-- start Data lines --

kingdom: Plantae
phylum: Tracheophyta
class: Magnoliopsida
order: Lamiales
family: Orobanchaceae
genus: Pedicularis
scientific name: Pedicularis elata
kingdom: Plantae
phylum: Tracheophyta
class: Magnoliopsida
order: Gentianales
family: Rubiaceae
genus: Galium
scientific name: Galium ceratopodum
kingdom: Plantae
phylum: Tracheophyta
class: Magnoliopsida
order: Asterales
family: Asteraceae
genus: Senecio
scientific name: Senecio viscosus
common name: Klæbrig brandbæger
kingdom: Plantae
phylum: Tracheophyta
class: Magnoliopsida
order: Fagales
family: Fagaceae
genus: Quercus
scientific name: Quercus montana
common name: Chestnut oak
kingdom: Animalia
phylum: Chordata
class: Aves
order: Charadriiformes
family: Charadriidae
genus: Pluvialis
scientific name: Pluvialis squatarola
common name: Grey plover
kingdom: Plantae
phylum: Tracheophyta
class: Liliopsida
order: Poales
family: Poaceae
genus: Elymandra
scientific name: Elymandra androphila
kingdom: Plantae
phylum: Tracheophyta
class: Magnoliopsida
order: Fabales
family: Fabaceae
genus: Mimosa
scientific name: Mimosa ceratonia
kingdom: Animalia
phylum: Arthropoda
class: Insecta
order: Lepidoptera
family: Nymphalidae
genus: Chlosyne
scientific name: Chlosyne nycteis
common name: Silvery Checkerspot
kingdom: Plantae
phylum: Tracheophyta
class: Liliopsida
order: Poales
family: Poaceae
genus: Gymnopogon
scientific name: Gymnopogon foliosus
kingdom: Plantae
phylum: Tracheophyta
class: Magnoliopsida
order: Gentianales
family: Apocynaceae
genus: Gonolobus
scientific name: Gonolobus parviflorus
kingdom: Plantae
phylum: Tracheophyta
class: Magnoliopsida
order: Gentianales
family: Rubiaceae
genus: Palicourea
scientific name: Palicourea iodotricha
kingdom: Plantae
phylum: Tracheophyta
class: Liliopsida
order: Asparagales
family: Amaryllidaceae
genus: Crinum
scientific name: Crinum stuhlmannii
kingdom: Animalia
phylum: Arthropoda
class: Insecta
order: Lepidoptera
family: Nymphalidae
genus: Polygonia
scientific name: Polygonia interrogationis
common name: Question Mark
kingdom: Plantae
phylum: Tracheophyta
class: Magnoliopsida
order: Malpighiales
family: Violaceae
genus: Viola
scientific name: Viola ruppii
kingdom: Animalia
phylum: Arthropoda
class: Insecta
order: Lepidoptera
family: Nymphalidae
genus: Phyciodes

-- end Data lines --

Stated goal: Rewrite all of the data above as a two-column CSV with the header columns "input" and "output", giving one row per item: the text in "input" and its answer in "output". Put each value in a single quoted field and replace any line breaks with spaces.

Answer to the task:
input,output
"kingdom:","Plantae"
"phylum:","Tracheophyta"
"class:","Magnoliopsida"
"order:","Lamiales"
"family:","Orobanchaceae"
"genus:","Pedicularis"
"scientific name:","Pedicularis elata"
"kingdom:","Plantae"
"phylum:","Tracheophyta"
"class:","Magnoliopsida"
"order:","Gentianales"
"family:","Rubiaceae"
"genus:","Galium"
"scientific name:","Galium ceratopodum"
"kingdom:","Plantae"
"phylum:","Tracheophyta"
"class:","Magnoliopsida"
"order:","Asterales"
"family:","Asteraceae"
"genus:","Senecio"
"scientific name:","Senecio viscosus"
"common name:","Klæbrig brandbæger"
"kingdom:","Plantae"
"phylum:","Tracheophyta"
"class:","Magnoliopsida"
"order:","Fagales"
"family:","Fagaceae"
"genus:","Quercus"
"scientific name:","Quercus montana"
"common name:","Chestnut oak"
"kingdom:","Animalia"
"phylum:","Chordata"
"class:","Aves"
"order:","Charadriiformes"
"family:","Charadriidae"
"genus:","Pluvialis"
"scientific name:","Pluvialis squatarola"
"common name:","Grey plover"
"kingdom:","Plantae"
"phylum:","Tracheophyta"
"class:","Liliopsida"
"order:","Poales"
"family:","Poaceae"
"genus:","Elymandra"
"scientific name:","Elymandra androphila"
"kingdom:","Plantae"
"phylum:","Tracheophyta"
"class:","Magnoliopsida"
"order:","Fabales"
"family:","Fabaceae"
"genus:","Mimosa"
"scientific name:","Mimosa ceratonia"
"kingdom:","Animalia"
"phylum:","Arthropoda"
"class:","Insecta"
"order:","Lepidoptera"
"family:","Nymphalidae"
"genus:","Chlosyne"
"scientific name:","Chlosyne nycteis"
"common name:","Silvery Checkerspot"
"kingdom:","Plantae"
"phylum:","Tracheophyta"
"class:","Liliopsida"
"order:","Poales"
"family:","Poaceae"
"genus:","Gymnopogon"
"scientific name:","Gymnopogon foliosus"
"kingdom:","Plantae"
"phylum:","Tracheophyta"
"class:","Magnoliopsida"
"order:","Gentianales"
"family:","Apocynaceae"
"genus:","Gonolobus"
"scientific name:","Gonolobus parviflorus"
"kingdom:","Plantae"
"phylum:","Tracheophyta"
"class:","Magnoliopsida"
"order:","Gentianales"
"family:","Rubiaceae"
"genus:","Palicourea"
"scientific name:","Palicourea iodotricha"
"kingdom:","Plantae"
"phylum:","Tracheophyta"
"class:","Liliopsida"
"order:","Asparagales"
"family:","Amaryllidaceae"
"genus:","Crinum"
"scientific name:","Crinum stuhlmannii"
"kingdom:","Animalia"
"phylum:","Arthropoda"
"class:","Insecta"
"order:","Lepidoptera"
"family:","Nymphalidae"
"genus:","Polygonia"
"scientific name:","Polygonia interrogationis"
"common name:","Question Mark"
"kingdom:","Plantae"
"phylum:","Tracheophyta"
"class:","Magnoliopsida"
"order:","Malpighiales"
"family:","Violaceae"
"genus:","Viola"
"scientific name:","Viola ruppii"
"kingdom:","Animalia"
"phylum:","Arthropoda"
"class:","Insecta"
"order:","Lepidoptera"
"family:","Nymphalidae"
"genus:","Phyciodes"